Lucy answered, “It won’t be the first time the two of us’ve disagreed. This is the third night you’ve been with us for a turtle release.”
“No, it’s my fourth,” the redheaded woman said, looking away from the beach toward the line of houses.
“Stay for Labor Day,” John Hardin said to the woman. “We’re giving my mother a big party. Everyone’s invited.”
“I won’t be here that long,” the woman said, as Lucy saw revolving blue lights reflected in the woman’s pupil. “In fact, I’ve got to leave now.”
“You shouldn’t’ve called the cops,” Lucy said. “I try to help the turtles have a fighting chance.”
“You break the law,” the woman said. “I have a degree in biology. You’re interfering
with the natural process.”
“Lady, you called the cops on my mother,” John Hardin said, blocking the woman’s escape route.
“Kill her, John Hardin,” Tee said.
“Shut up, Tee,” Dupree warned, moving between John Hardin and the woman. “Easy now. This can all be explained.”
“My mother’s got leukemia, lady,” John Hardin said, his anger growing as the police drew closer. “You think going to jail’s going to help my mother fight cancer?”
“No one’s above the law,” the woman said.
“How many years in prison’ll I get after I kill this woman, Dallas?” John Hardin asked, and now some of the other tourists began to murmur among themselves and one woman shouted for the police to hurry.
“It wouldn’t count as premeditated murder,” Dallas said. “You went wild after the lady arrested your mama, who was dying of cancer. I think you’d probably serve three years with time off for good behavior.”
“My boys are big pranksters, honey,” Lucy said to the terrified woman.
“But I’ve spent half my life in the insane asylum up in Columbia,” John Hardin said. “Surely, a jury’d have pity on a poor schizophrenic.”

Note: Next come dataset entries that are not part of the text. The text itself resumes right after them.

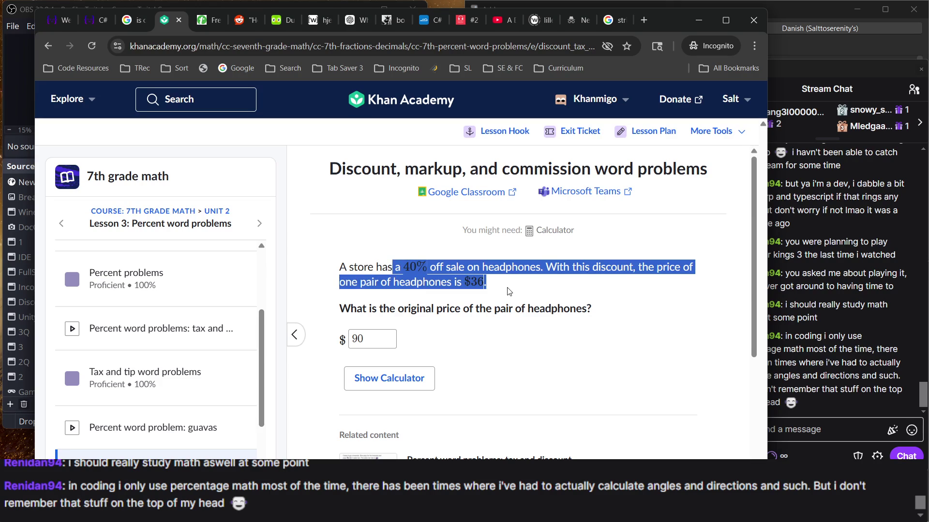
pyautogui.click(486, 282)
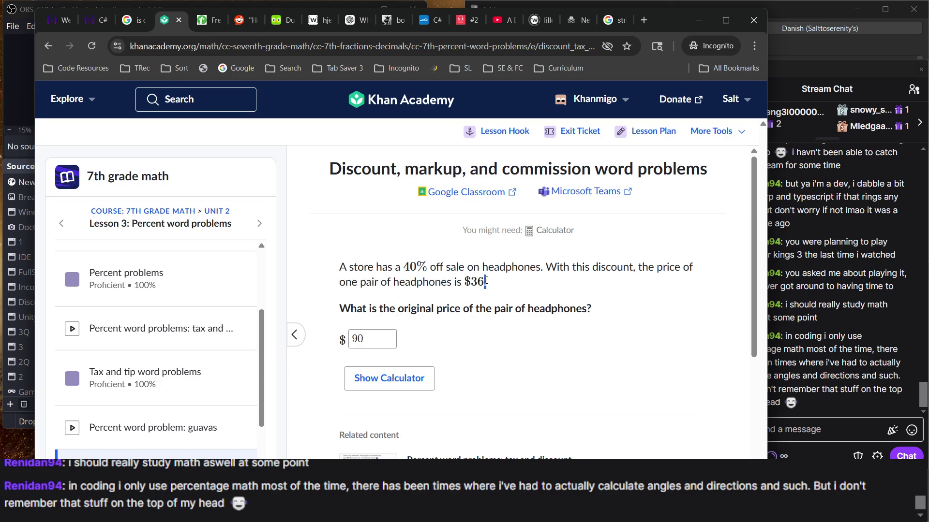
pyautogui.moveTo(496, 289); pyautogui.dragTo(342, 265)
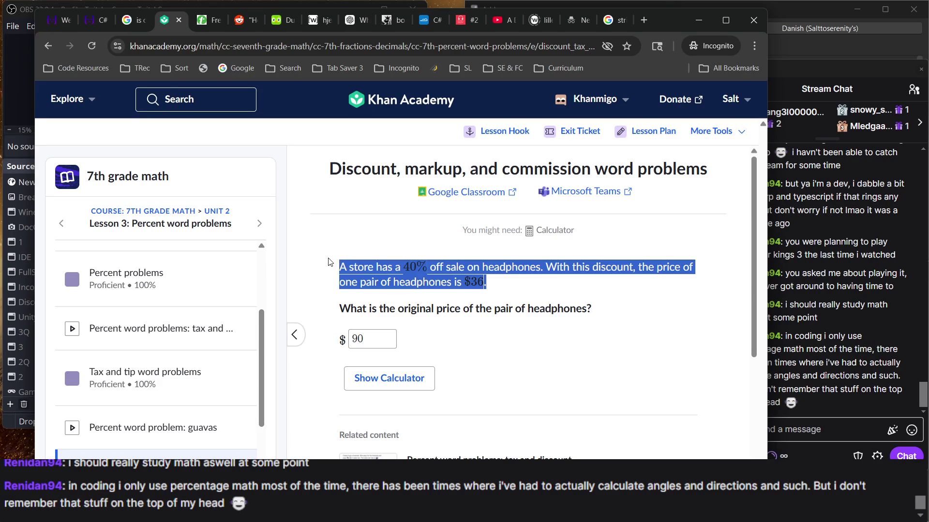
pyautogui.scroll(-4, 472, 249)
pyautogui.scroll(4, 472, 248)
pyautogui.scroll(-4, 471, 248)
pyautogui.scroll(3, 472, 248)
pyautogui.scroll(-1, 471, 246)
pyautogui.scroll(2, 471, 246)
pyautogui.keyDown('ctrl'); pyautogui.scroll(3, 470, 245); pyautogui.keyUp('ctrl')
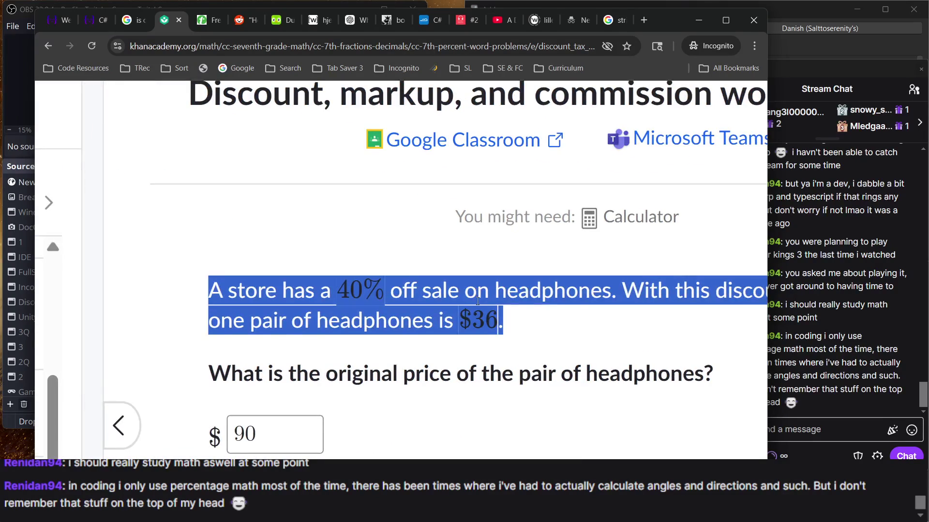
pyautogui.keyDown('ctrl'); pyautogui.scroll(-3, 478, 301); pyautogui.keyUp('ctrl')
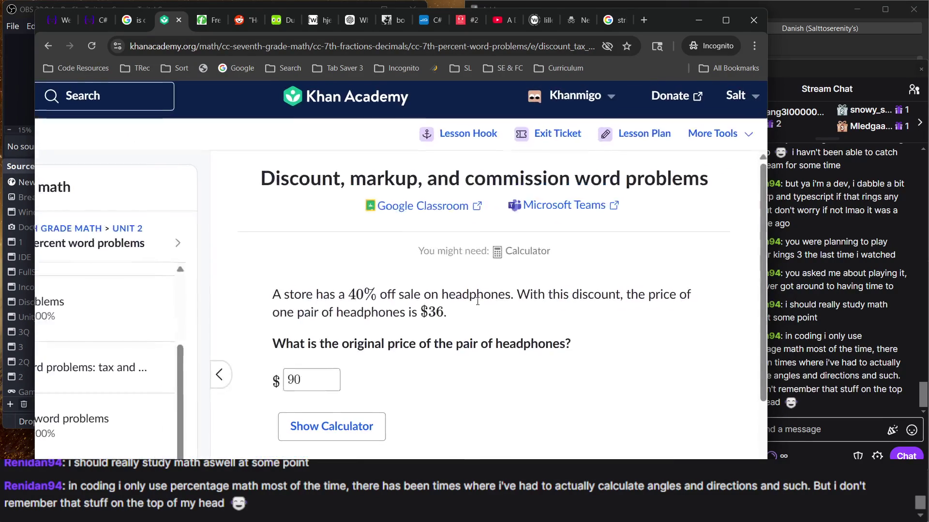
pyautogui.hscroll(1, 478, 301)
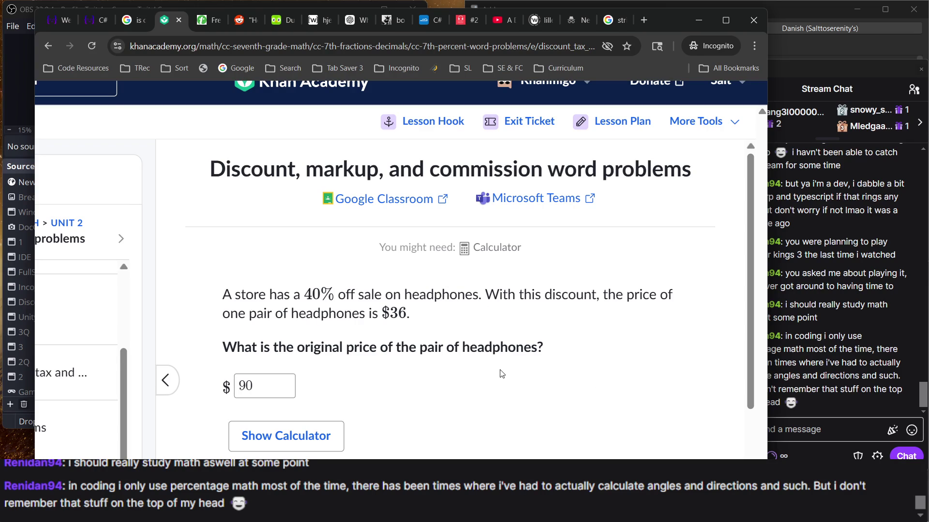
pyautogui.scroll(-1, 502, 374)
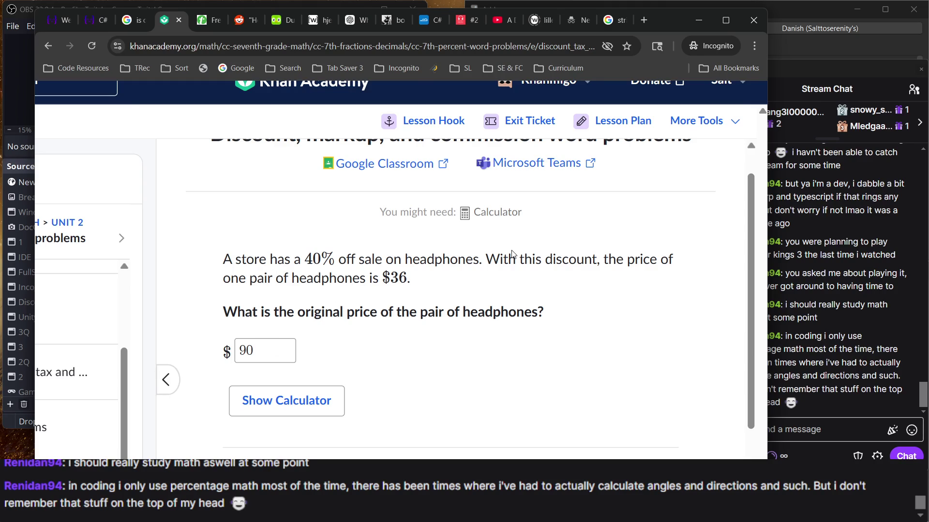
pyautogui.hscroll(-2, 495, 290)
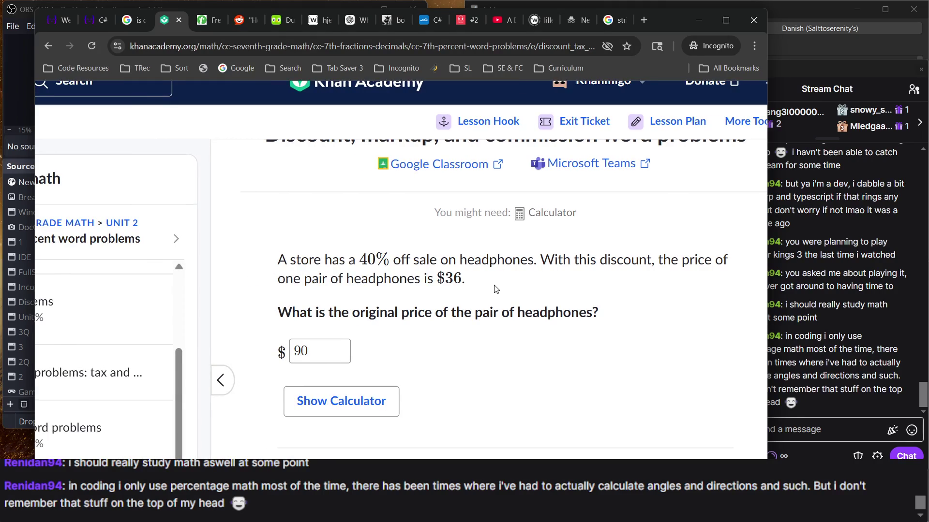
pyautogui.doubleClick(442, 278)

“Cut it out, John Hardin. Quit egging him on, Dallas. Relax, honey. Go on up to my house and fix yourself a drink,” Lucy said, and she waved a finger of warning at the rest of us as the sheriff approached accompanied by the young woman who worked for the Wildlife Department.
“My, my, Sheriff,” Lucy said. “What are you doing out here on a pretty night like this when hunters are out killing deer out of season and good ol’ boys are staked out all over these creeks baiting for shrimp?”